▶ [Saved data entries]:

◇ ◇ ◇ ◇ ◇ ◇ ◇

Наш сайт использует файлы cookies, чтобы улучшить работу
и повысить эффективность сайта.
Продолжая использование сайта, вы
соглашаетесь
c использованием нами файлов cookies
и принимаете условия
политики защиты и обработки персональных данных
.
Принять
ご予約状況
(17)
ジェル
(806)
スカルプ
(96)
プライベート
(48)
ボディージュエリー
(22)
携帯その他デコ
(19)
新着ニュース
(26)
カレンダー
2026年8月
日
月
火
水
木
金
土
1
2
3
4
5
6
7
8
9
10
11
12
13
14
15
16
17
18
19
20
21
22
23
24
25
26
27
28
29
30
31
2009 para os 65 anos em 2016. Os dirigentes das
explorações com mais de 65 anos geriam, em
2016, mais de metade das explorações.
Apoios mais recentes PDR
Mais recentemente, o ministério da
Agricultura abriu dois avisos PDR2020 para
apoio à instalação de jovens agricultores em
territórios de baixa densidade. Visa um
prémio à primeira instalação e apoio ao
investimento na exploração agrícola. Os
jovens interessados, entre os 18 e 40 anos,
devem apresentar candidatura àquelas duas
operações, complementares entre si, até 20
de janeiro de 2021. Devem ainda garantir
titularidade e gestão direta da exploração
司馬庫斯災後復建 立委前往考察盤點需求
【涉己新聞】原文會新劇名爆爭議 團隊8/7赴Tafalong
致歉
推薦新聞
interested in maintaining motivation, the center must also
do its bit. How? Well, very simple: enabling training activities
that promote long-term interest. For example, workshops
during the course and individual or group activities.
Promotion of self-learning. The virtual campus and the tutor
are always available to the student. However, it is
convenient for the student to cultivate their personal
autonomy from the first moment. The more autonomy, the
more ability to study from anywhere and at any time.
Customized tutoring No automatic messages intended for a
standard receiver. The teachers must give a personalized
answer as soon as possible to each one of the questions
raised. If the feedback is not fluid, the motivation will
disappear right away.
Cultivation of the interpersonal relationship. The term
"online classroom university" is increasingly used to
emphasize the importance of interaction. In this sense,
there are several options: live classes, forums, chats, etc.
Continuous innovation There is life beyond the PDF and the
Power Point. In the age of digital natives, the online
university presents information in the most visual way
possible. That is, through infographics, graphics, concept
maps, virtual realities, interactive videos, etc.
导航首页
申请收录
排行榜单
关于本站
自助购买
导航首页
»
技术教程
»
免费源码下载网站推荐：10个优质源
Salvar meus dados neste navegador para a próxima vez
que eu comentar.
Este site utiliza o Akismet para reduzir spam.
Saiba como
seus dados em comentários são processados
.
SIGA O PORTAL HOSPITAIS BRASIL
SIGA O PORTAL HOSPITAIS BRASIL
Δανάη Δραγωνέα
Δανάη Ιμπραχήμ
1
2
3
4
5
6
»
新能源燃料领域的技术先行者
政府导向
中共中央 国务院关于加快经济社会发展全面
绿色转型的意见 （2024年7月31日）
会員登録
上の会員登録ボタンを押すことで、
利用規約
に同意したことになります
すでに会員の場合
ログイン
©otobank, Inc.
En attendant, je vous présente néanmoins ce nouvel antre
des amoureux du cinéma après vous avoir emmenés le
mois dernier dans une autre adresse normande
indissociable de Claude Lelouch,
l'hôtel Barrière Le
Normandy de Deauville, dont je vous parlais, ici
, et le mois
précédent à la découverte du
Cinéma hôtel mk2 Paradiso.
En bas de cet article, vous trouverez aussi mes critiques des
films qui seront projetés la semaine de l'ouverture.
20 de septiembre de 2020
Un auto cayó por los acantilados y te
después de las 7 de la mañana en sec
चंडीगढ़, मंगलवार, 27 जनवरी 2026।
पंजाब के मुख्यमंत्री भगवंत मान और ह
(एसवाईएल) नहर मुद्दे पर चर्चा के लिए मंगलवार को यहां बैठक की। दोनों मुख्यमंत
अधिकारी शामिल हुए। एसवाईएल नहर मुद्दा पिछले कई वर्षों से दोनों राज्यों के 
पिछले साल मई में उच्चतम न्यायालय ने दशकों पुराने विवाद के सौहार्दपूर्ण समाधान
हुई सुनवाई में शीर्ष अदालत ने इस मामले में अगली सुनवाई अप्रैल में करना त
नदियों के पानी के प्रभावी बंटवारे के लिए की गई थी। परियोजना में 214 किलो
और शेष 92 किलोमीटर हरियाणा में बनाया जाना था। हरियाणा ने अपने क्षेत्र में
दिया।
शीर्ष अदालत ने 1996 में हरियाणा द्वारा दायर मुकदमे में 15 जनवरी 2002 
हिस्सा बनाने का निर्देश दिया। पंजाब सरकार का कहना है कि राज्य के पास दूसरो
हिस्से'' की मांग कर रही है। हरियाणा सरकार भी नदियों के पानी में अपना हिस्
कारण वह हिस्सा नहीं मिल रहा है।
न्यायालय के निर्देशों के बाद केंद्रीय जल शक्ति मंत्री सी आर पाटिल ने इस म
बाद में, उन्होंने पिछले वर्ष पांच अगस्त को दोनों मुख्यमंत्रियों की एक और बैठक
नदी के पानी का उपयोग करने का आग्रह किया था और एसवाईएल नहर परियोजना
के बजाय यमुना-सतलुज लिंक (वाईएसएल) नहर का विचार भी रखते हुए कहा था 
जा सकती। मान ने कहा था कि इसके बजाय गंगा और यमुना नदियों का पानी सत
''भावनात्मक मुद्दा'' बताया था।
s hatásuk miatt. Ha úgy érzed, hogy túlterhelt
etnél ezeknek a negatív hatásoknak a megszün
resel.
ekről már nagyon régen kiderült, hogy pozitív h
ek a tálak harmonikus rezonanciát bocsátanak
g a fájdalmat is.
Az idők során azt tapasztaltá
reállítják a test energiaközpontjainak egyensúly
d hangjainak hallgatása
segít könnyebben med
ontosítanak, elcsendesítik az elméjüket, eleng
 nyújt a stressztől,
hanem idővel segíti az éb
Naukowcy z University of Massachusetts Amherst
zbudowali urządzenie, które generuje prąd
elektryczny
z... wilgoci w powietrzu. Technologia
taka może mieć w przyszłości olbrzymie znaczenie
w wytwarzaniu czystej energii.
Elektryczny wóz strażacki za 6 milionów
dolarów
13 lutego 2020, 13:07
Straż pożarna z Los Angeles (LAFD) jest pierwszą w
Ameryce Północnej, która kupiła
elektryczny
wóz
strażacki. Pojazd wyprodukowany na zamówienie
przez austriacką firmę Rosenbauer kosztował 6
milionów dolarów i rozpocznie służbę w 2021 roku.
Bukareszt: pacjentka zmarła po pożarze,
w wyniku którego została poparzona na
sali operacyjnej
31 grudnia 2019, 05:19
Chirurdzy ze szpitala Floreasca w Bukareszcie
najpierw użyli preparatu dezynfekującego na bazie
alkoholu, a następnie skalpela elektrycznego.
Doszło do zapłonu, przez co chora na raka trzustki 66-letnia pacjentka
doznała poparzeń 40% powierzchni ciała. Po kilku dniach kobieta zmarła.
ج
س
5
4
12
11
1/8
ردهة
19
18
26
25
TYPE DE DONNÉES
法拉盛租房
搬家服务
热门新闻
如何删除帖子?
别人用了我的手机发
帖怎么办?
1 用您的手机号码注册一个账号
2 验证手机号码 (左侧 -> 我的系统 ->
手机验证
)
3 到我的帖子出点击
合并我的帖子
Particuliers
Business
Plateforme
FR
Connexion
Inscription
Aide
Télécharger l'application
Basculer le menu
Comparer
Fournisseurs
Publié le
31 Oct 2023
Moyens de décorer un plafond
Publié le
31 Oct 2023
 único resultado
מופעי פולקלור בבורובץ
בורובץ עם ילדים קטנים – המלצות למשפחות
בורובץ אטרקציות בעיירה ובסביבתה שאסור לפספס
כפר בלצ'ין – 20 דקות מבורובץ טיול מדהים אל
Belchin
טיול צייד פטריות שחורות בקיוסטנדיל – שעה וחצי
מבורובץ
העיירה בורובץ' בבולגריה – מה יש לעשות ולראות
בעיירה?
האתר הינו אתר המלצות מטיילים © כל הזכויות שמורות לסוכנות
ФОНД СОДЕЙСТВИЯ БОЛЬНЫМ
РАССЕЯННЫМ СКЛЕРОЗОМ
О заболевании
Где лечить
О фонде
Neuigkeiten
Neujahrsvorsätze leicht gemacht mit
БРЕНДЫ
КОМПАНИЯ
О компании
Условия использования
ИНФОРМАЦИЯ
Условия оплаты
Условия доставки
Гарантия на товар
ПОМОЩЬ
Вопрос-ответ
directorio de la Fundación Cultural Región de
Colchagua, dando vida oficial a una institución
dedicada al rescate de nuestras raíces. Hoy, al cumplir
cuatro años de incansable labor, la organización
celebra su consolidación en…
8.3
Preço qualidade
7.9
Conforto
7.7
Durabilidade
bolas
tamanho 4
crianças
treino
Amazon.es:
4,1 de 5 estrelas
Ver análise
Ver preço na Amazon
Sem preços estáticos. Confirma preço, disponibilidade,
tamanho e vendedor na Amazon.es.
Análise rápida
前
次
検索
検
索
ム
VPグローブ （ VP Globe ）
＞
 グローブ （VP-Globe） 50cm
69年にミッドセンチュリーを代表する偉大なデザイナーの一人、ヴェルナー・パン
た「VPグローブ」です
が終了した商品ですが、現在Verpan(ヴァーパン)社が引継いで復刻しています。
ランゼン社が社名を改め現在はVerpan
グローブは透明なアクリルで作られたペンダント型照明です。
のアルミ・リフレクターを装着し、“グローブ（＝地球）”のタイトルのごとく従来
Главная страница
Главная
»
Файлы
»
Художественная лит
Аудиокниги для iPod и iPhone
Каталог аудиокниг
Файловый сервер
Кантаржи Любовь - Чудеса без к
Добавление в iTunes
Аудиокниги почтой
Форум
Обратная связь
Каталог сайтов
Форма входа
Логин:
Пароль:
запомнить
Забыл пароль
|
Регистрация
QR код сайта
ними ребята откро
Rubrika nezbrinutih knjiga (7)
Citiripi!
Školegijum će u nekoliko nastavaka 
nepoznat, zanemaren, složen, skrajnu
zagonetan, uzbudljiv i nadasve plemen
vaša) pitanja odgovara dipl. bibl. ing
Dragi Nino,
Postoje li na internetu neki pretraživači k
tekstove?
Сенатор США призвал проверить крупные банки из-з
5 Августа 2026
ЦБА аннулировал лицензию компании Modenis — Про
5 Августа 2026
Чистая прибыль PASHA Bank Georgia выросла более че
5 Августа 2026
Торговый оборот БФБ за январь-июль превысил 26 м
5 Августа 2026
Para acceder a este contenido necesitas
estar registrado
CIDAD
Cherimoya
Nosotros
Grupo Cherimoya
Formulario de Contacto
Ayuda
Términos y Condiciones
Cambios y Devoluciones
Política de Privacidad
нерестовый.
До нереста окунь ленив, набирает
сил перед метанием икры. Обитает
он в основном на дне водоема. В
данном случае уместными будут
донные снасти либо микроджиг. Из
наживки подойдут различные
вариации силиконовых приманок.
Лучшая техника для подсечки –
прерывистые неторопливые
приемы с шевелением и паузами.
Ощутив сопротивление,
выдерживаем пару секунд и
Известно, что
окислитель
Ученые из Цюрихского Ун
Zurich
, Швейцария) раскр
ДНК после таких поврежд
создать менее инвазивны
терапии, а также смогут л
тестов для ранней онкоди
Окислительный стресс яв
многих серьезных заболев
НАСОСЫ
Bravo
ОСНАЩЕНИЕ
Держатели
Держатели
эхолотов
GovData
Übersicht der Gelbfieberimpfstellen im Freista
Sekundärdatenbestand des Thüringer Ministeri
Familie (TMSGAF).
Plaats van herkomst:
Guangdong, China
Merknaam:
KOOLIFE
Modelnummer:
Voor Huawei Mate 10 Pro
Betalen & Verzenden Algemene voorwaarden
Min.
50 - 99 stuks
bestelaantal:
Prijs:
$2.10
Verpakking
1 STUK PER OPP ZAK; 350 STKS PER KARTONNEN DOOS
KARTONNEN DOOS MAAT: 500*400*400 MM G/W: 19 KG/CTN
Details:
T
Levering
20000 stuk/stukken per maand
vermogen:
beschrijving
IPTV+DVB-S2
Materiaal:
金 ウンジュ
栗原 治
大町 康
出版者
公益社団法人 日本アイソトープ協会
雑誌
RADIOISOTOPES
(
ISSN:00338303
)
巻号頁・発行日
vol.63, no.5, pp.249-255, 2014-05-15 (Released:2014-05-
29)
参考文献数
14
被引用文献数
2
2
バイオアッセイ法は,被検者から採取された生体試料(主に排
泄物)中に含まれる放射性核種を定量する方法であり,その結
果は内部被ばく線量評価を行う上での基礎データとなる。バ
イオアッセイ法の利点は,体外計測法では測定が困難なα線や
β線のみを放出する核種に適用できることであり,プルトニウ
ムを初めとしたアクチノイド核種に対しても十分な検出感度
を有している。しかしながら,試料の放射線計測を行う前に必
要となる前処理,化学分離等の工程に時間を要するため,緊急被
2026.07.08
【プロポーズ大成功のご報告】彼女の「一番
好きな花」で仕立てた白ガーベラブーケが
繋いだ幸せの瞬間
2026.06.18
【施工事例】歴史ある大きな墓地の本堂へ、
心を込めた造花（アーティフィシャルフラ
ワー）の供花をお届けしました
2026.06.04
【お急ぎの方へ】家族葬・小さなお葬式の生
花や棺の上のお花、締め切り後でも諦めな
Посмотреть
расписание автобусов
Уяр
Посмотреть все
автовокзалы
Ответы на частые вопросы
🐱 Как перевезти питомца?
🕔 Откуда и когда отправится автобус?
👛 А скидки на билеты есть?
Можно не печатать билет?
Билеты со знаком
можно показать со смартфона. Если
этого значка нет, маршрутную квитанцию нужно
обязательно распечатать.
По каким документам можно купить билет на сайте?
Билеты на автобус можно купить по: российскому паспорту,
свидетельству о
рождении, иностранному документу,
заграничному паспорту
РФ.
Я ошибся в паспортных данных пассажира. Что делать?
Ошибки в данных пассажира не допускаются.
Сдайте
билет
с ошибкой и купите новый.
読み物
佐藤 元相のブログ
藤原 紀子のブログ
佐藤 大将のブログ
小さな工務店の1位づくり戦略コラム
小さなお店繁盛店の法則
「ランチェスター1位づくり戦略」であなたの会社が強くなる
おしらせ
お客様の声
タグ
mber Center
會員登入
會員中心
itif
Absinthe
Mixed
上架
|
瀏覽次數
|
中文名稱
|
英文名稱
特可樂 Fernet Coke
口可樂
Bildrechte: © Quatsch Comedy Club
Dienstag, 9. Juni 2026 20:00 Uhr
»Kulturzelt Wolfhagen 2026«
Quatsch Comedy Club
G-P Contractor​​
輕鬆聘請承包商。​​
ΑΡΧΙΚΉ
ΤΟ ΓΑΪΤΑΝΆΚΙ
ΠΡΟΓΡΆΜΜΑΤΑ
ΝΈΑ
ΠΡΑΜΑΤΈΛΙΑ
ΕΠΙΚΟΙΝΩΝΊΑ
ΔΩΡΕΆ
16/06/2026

◇ ◇ ◇ ◇ ◇ ◇ ◇

Copy the rows word for word, from the first line through the line that contains "interested in maintaining", including both of those lines.

Наш сайт использует файлы cookies, чтобы улучшить работу
и повысить эффективность сайта.
Продолжая использование сайта, вы
соглашаетесь
c использованием нами файлов cookies
и принимаете условия
политики защиты и обработки персональных данных
.
Принять
ご予約状況
(17)
ジェル
(806)
スカルプ
(96)
プライベート
(48)
ボディージュエリー
(22)
携帯その他デコ
(19)
新着ニュース
(26)
カレンダー
2026年8月
日
月
火
水
木
金
土
1
2
3
4
5
6
7
8
9
10
11
12
13
14
15
16
17
18
19
20
21
22
23
24
25
26
27
28
29
30
31
2009 para os 65 anos em 2016. Os dirigentes das
explorações com mais de 65 anos geriam, em
2016, mais de metade das explorações.
Apoios mais recentes PDR
Mais recentemente, o ministério da
Agricultura abriu dois avisos PDR2020 para
apoio à instalação de jovens agricultores em
territórios de baixa densidade. Visa um
prémio à primeira instalação e apoio ao
investimento na exploração agrícola. Os
jovens interessados, entre os 18 e 40 anos,
devem apresentar candidatura àquelas duas
operações, complementares entre si, até 20
de janeiro de 2021. Devem ainda garantir
titularidade e gestão direta da exploração
司馬庫斯災後復建 立委前往考察盤點需求
【涉己新聞】原文會新劇名爆爭議 團隊8/7赴Tafalong
致歉
推薦新聞
interested in maintaining motivation, the center must also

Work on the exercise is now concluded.